#### [SEITE]

┄┄┄┄┄┄┄┄┄┄┄┄┄┄┄┄┄┄┄┄

Die Frage ist natürlich dabei auch immer, inwieweit es bei solchen Experimenten auch zu kollektiver Selbsttäuschung kommt … das erlebt man ja im Esoterik-Bereich öfter (womit ich jetzt nicht Wilber damit da einordnen will), deswegen ist es für mich fraglich, in wie weit da ein erkenntnistheoretischer Wert bei herauskommen kann. Ich denke jetzt zumindest an die Experimente von Andrew Cohen, über die sich die beiden öfter austauschen (habe da eine Ausgabe von seinem Magazin hier rumliegen und auch das Zwiegespräch zwischen den beiden darin gelesen).
Vollbreit hat geschrieben:Dass der Szientismus oft religiös ist, ist eine Auffassung die ich teile.
Da differenziere ich auch klar zwischen wissenschaftlich-erkenntnistheoretischen Positivismus und wissenschaftlicher Methode an sich, letztere ist für mich sehr wertvoll, aber damit einen Letztbegründungsanspruch stellen würde ich nicht.
Vollbreit hat geschrieben:Nun, er zählt Habermas dazu, zu dem Sammelsurium das er Postmoderne nennt.
Ah, okay, dann aber nicht bei dem, was ich gelesen habe (da hat er ihn auch nicht ausgeschlossen, sondern in dem Zusammenhang nicht erwähnt).
Vollbreit hat geschrieben:Und Du meinst, das täte er, weil er Habermas Fan ist?

┄┄┄┄┄┄┄┄┄┄┄┄┄┄┄┄┄┄┄┄

#### [VORLIEGENDE DATEN]
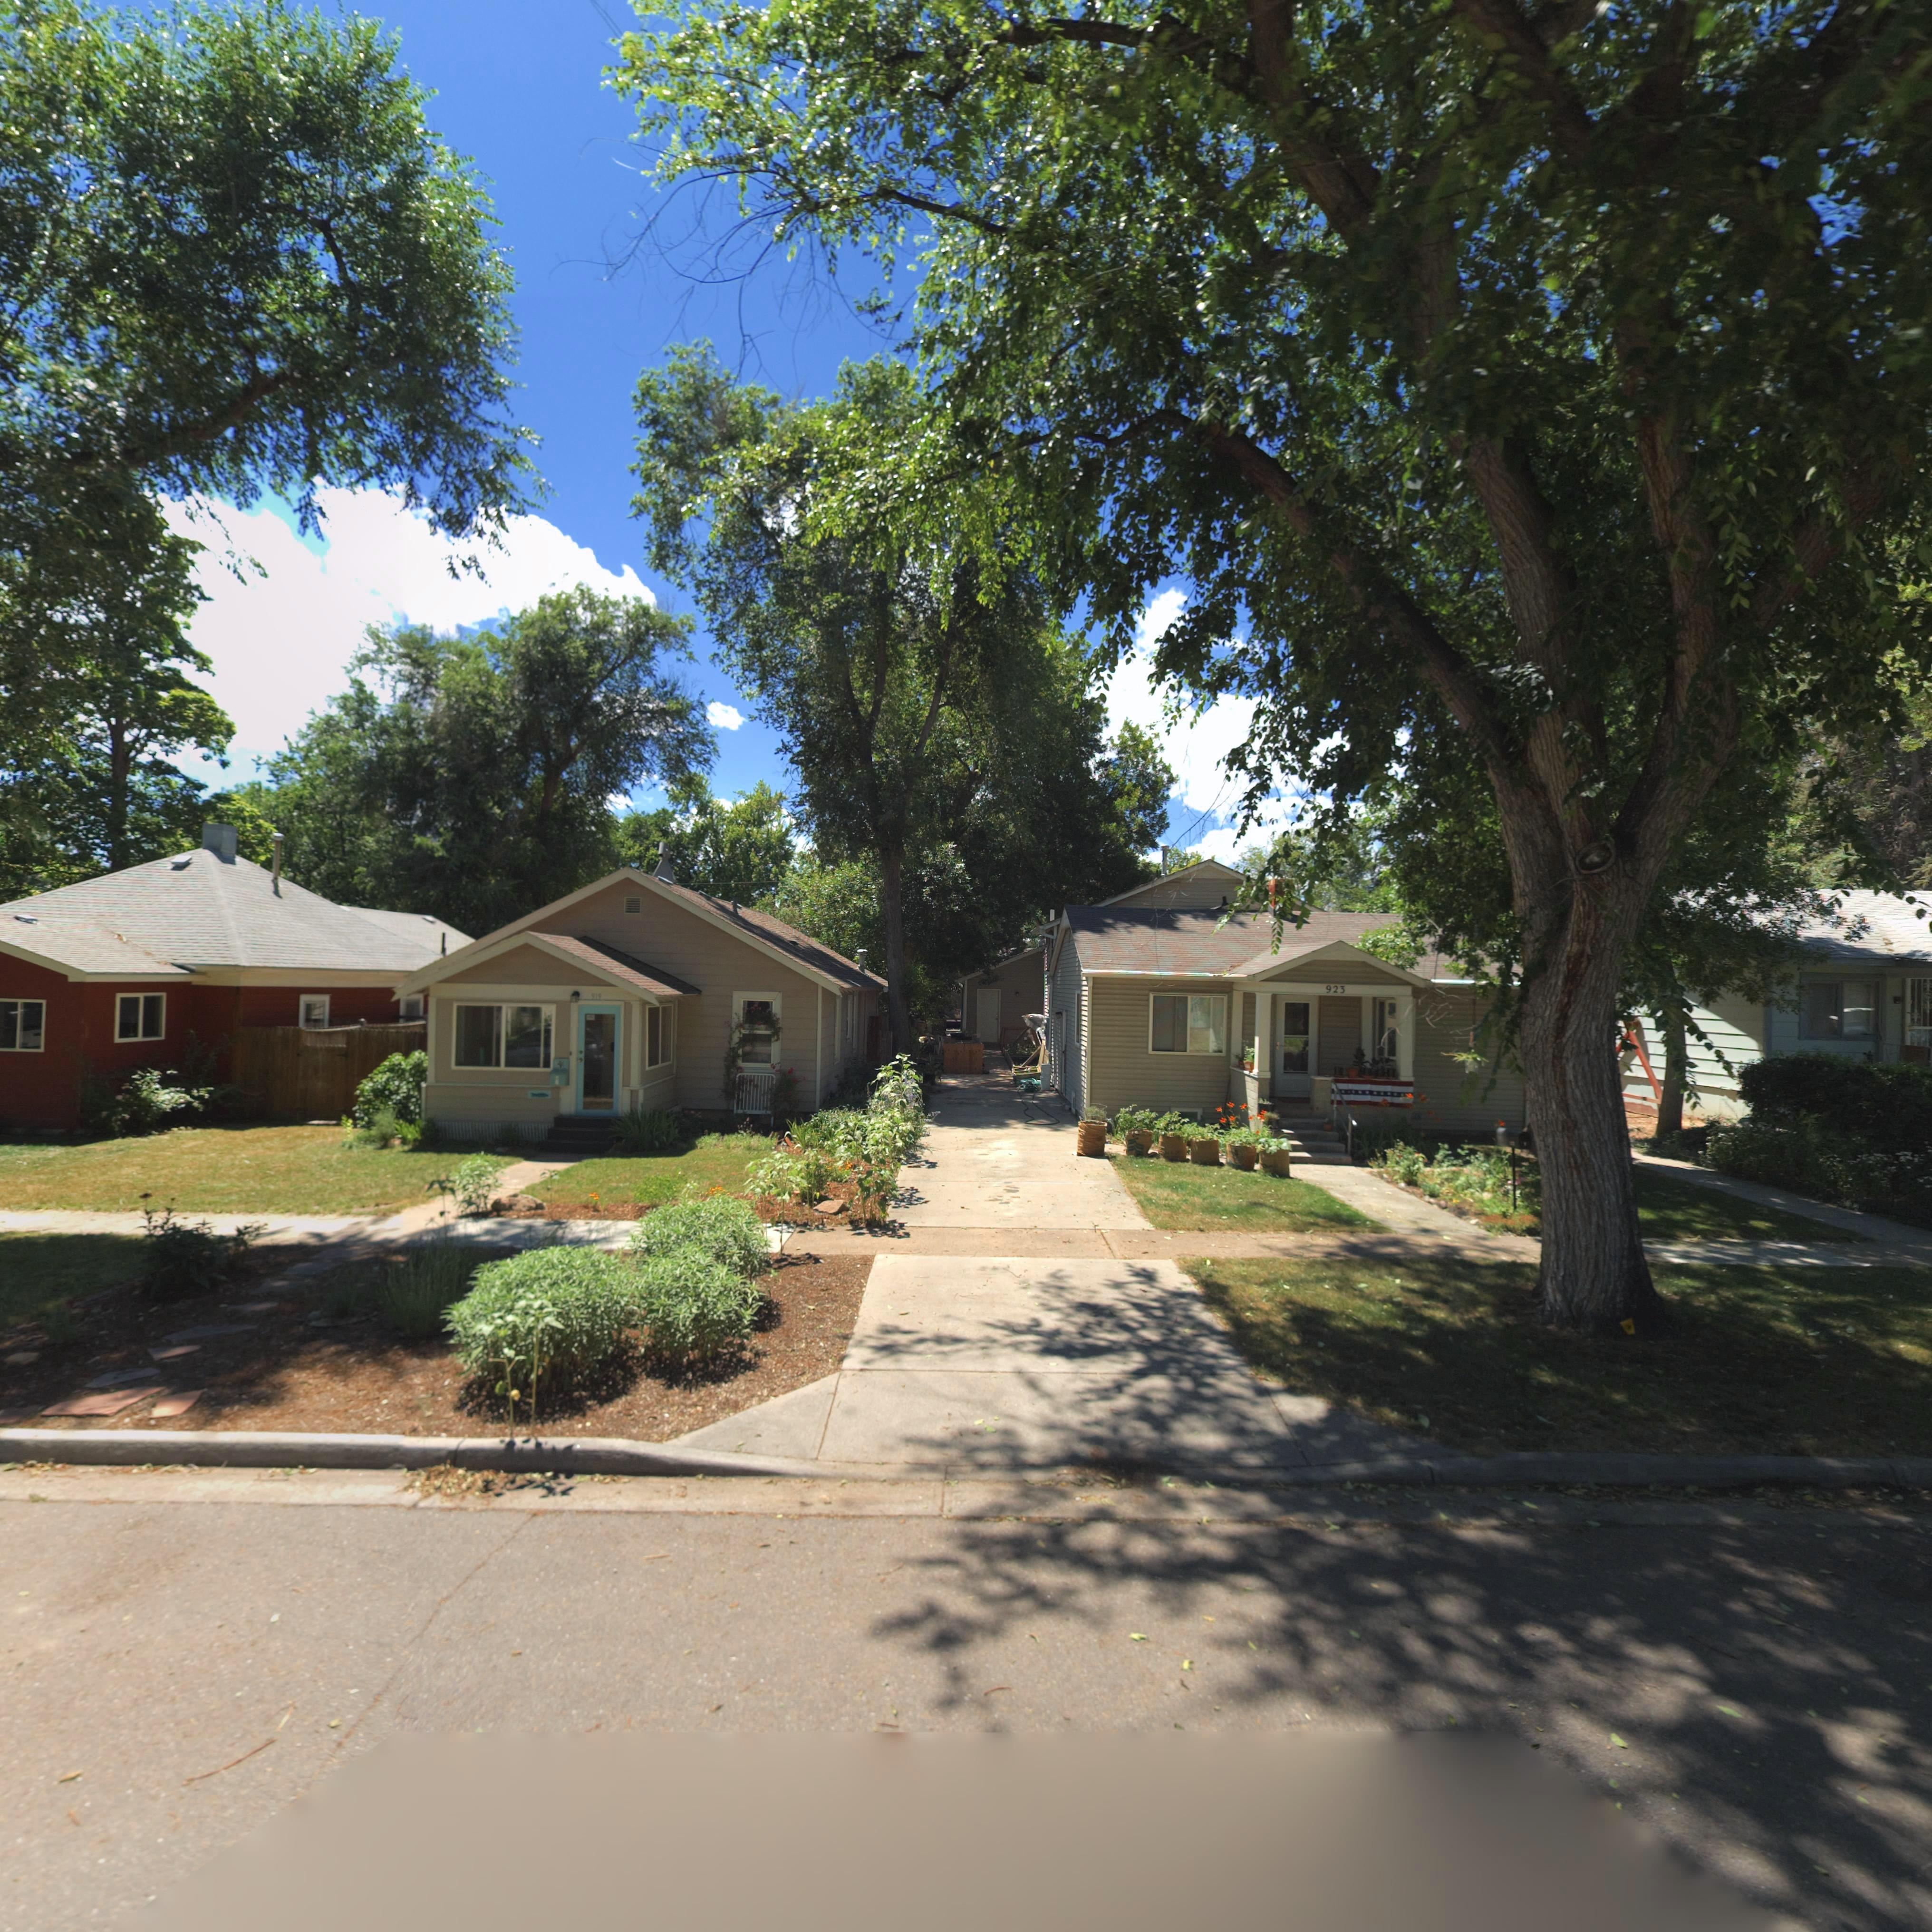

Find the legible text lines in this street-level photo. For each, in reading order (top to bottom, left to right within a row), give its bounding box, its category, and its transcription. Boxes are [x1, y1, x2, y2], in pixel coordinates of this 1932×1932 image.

┄┄┄┄┄┄┄┄┄┄┄┄┄┄┄┄┄┄┄┄

#### [AUFTRAG]
Nenne alle Eigennamen, die auf der Seite vorkommen, jeden nur einmal. Die Daten braucht man hier nicht.

#### [RICHTIGE ANTWORT]
Wilber, Andrew Cohen, Vollbreit, Habermas